Metro station in Delhi, India

The Kirti Nagar metro station is an interchange station between the Blue Line and Green Line of Delhi Metro. It is one of the eastward terminal stations of the Green Line, the other being Inderlok, and was opened as a part of a small 3.41 km branch from this station to Ashok Park Main station on 27 August 2011. This allowed passengers to easily transfer between the Red Line and Blue Line of the network.

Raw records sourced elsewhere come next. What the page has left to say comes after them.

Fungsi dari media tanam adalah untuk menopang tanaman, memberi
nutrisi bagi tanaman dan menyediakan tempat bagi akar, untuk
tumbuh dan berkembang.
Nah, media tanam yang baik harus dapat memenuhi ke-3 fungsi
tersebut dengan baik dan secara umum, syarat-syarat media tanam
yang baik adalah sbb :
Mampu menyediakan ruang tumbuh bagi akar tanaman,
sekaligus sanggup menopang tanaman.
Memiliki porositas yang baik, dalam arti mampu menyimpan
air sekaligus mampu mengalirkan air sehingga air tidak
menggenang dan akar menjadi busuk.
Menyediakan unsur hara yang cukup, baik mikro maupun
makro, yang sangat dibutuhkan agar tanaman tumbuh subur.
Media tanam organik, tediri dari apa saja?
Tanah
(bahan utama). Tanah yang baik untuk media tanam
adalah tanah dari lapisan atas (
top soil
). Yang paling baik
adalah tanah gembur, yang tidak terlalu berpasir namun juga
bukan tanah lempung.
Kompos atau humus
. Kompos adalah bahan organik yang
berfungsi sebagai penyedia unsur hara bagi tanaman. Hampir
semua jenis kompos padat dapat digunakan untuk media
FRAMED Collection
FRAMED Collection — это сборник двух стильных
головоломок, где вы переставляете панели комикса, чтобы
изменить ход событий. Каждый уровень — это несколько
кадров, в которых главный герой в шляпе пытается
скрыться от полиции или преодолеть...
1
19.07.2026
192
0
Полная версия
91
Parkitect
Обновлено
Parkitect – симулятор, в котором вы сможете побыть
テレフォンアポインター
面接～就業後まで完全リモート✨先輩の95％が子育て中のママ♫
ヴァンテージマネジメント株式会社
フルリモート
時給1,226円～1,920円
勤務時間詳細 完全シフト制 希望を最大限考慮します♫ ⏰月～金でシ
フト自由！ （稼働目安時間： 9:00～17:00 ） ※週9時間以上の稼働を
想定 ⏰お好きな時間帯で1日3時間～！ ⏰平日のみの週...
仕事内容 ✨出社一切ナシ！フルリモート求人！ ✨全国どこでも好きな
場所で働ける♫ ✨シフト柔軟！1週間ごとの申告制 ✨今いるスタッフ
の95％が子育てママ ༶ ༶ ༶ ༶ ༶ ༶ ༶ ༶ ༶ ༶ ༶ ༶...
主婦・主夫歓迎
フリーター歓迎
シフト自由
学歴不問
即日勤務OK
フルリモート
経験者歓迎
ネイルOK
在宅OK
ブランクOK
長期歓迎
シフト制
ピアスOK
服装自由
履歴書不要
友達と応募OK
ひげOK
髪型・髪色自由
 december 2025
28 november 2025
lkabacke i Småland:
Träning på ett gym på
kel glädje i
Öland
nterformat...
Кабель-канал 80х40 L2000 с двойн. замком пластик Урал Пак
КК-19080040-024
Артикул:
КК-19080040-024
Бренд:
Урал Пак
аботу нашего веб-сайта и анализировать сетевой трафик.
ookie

The station serves the localities of Kirti Nagar, Moti Nagar, Shadipur, Naraina, and Karampura. Some recreational places near it include Moments mall, Furniture market, Sunday market, and BTW Kirti Nagar.

== Station layout ==

Station Layout
| P | Side platform | Doors will open on the left |
| Platform 1 Eastbound | Towards → Next Station: |
| Platform 2 Westbound | Towards ← Next Station: |
Side platform | Doors will open on the left
| C | Concourse | Fare control, station agent, metro card vending machines, crossover |
| G | Street Level | Gates |

Station Layout
| P | Side platform | Doors will open on the left |
| Platform 4 Eastbound | Towards → Train Terminates Here |
| Platform 3 Westbound | Towards ← Next Station: |
Side platform | Doors will open on the left
| C | Concourse | Fare control, station agent, metro card vending machines, crossover |
| G | Street Level | Gates |

== Facilities ==

The station has the following facilities:
- Currency chest: A Yes Bank currency chest in the outer area
- Food & beverages: Multiple establishments on the paid concourse and in the station's outer area
- Token vending and automatic vending machines: Multiple machines on the unpaid concourse
- Toilets: 2 toilets – both on the paid concourse
- Other services: An MTNL exchange in the outer area

== Entry/Exits ==

| Kirti Nagar Station: Entry/Exits |
|---|
| Gate No-1 |
| Furniture Market, Moments Mall |

== Connections ==

=== Bus ===
- DTC buses: DTC bus routes numbers 72, 78, 78A, 78ASTL, 78STL, 83, 83A, 85, 85BEXT, 85EXT, 108, 114, 116B, 159, 159E, 160, 168, 187, 208, 316, 316A, 318, 408, 408CL, 408EXTCL, 408LSTL, 410, 410ACL, 410CL, 521, 725LSTL, 725STL, 752, 778, 807, 810, 810LSTL, 820, 842, 857, 859, 859A, 871, 871A, 892, 894, 894A, 894CL, 910, 910A, 930, 930A, 940, 940A, 940STL, 943, 944, 953, 953STL, 962, 962B, 970, 970A, 970B, 970C, 975, 980, 985, 990, 990A, 990B, 990CL, 990EXT, 991, and 997 serve the station from nearby Moti Nagar Industrial Area bus stop.

=== Metrolite ===
The Delhi Metrolite is a planned 19 km Metrolite system with 20 stations that will connect Kirti Nagar to Dwarka ECC via Mayapuri, Hari Nagar, Tihar Jail, and Dwarka Sector 2, Sector 7, Sector 6, Sector 20, and Sector 23. It will be designed as per MoHUA's Metrolite specifications, and will be much cheaper to construct because of its lower speeds and carrying capacities compared to regular metros. The detailed project report (DPR) for this line was approved by DMRC's board in October 2019, and is currently awaiting the Delhi Government's approval.